2. Ascertaining the differences between the prior art and the claims at issue.
3. Resolving the level of ordinary skill in the pertinent art.
4. Considering objective evidence present in the application indicating obviousness or nonobviousness.
Claim(s) 1, 3-4, 7 and 9 is/are rejected under 35 U.S.C. 103 as being unpatentable over Peng et al. (CN103904138 with provided machine English translation) in view of Chen et al. (US 2014/0096821).
Addressing claim 1, Peng discloses a back contact solar cell (fig. 1), wherein the back contact solar cell comprises:
a silicon substrate 4 ([0012], silicon wafer substrate),
wherein a back surface of the silicon substrate is provided with a columnar hole (grooves 9 with square or circular in shape) and a non-columnar hole region (the region outside of the grooves);
a doped back surface field layer provided in the columnar hole [0023];
a first electrode 6 provided on the back surface of the silicon substrate, wherein the first electrode is in electrical contact with the doped back surface field layer (fig. 8);
a doped emitter layer 8 provided in the non-columnar hole region, wherein the doped emitter layer comprises a doped silicon crystalline layer ([0029], the emitter layer is formed by doping the crystalline substrate, which results in the doped silicon crystalline emitter); and
a second electrode 6 provided on the back surface of the silicon substrate, wherein the second electrode is in electrical contact with the doped crystalline layer 8 (fig. 8);
wherein the first electrode and the second electrode have opposite polarities (the first and second electrodes are connected to the BSF and emitter layers that have opposite polarities, which results in the first and second electrodes having opposite polarities) and are insulated from each other (figs. 1 and 8 show the first and second electrodes are insulated from each other via the insulating layer 7, [0041]).

> Given information:
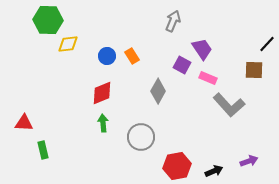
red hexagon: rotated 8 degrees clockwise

> Problems:
1. Duplicate the office action excerpt starting at "Claim(s) 1, 3-4, 7" and ending at "al. (US 2014/0096821).".
2. Summarize the office action excerpt in two sentences.
3. Resume the office action excerpt from the point after its final sentence.
The material above plays no part in any of the work asked for here.

> Answers for the exercise:
1.
Claim(s) 1, 3-4, 7 and 9 is/are rejected under 35 U.S.C. 103 as being unpatentable over Peng et al. (CN103904138 with provided machine English translation) in view of Chen et al. (US 2014/0096821).

2. Claims 1, 3-4, 7 and 9 are rejected under 35 U.S.C. 103 as unpatentable over Peng et al. in view of Chen et al. For claim 1, Peng is cited as disclosing a back contact solar cell with a silicon substrate whose back surface has a columnar hole and a non-columnar hole region, a doped back surface field layer in the hole, a doped emitter layer in the other region, and first and second electrodes of opposite polarity that are insulated from each other.

3.
Peng is silent regarding the emitter layer comprises a doped polycrystalline layer.
Chen discloses a back contact solar cell comprising a BSF layer 32 that is formed within or inside an opening 54 formed inside the crystalline silicon substrate 12 (figs. 10-12, [0016]). Chen further discloses the back contact solar cell includes a doped emitter layer 16 provided in the non-opening region and comprises a doped polysilicon layer [0018].
At the time of the effective filing date of the invention, one with ordinary skill in the art would have found it obvious to modify the back contact solar cell of Peng with the doped polysilicon emitter material of Chen in order to reduce the occurrence of the carrier recombination, thus improving the photoelectric conversion efficiency of the solar cell (Chen, [0009]).
Addressing claim 3, figs. 4-5 of Peng show the doped back surface field layer is provided on a side wall or a bottom surface of the columnar hole.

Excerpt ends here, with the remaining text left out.